• **Request**:
Write out the data from the line with "Businesshotel heisst Sie willkommen" through the line with "og strategier til at nå gerichte", including both of those lines, without changing anything.

[Text data extracted from pages]
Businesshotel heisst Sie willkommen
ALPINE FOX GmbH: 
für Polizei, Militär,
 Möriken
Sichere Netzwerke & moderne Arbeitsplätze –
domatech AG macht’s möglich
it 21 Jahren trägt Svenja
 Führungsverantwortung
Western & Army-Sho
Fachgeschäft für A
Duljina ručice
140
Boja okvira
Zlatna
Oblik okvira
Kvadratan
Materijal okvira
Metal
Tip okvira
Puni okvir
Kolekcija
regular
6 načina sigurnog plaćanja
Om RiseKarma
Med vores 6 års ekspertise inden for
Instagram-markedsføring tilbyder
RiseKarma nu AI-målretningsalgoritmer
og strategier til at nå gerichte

==

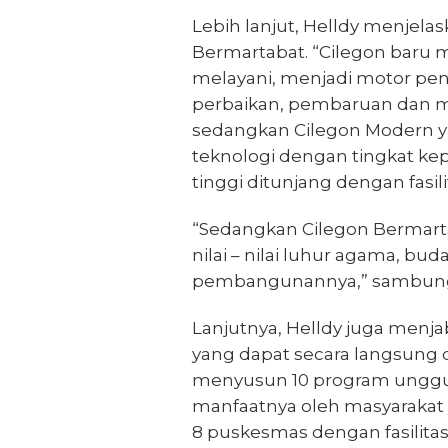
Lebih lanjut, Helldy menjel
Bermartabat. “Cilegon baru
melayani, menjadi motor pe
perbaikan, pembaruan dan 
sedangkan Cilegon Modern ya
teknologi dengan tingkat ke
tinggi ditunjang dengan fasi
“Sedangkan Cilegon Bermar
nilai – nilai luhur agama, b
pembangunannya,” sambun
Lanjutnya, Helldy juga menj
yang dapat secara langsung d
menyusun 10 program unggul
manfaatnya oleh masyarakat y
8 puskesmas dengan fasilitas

...

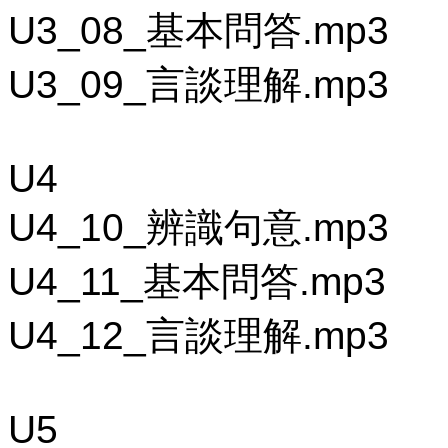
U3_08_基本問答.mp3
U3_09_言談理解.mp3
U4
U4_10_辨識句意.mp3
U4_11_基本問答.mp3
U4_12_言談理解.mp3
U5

• **Response to this exercise**:
Businesshotel heisst Sie willkommen
ALPINE FOX GmbH: 
für Polizei, Militär,
 Möriken
Sichere Netzwerke & moderne Arbeitsplätze –
domatech AG macht’s möglich
it 21 Jahren trägt Svenja
 Führungsverantwortung
Western & Army-Sho
Fachgeschäft für A
Duljina ručice
140
Boja okvira
Zlatna
Oblik okvira
Kvadratan
Materijal okvira
Metal
Tip okvira
Puni okvir
Kolekcija
regular
6 načina sigurnog plaćanja
Om RiseKarma
Med vores 6 års ekspertise inden for
Instagram-markedsføring tilbyder
RiseKarma nu AI-målretningsalgoritmer
og strategier til at nå gerichte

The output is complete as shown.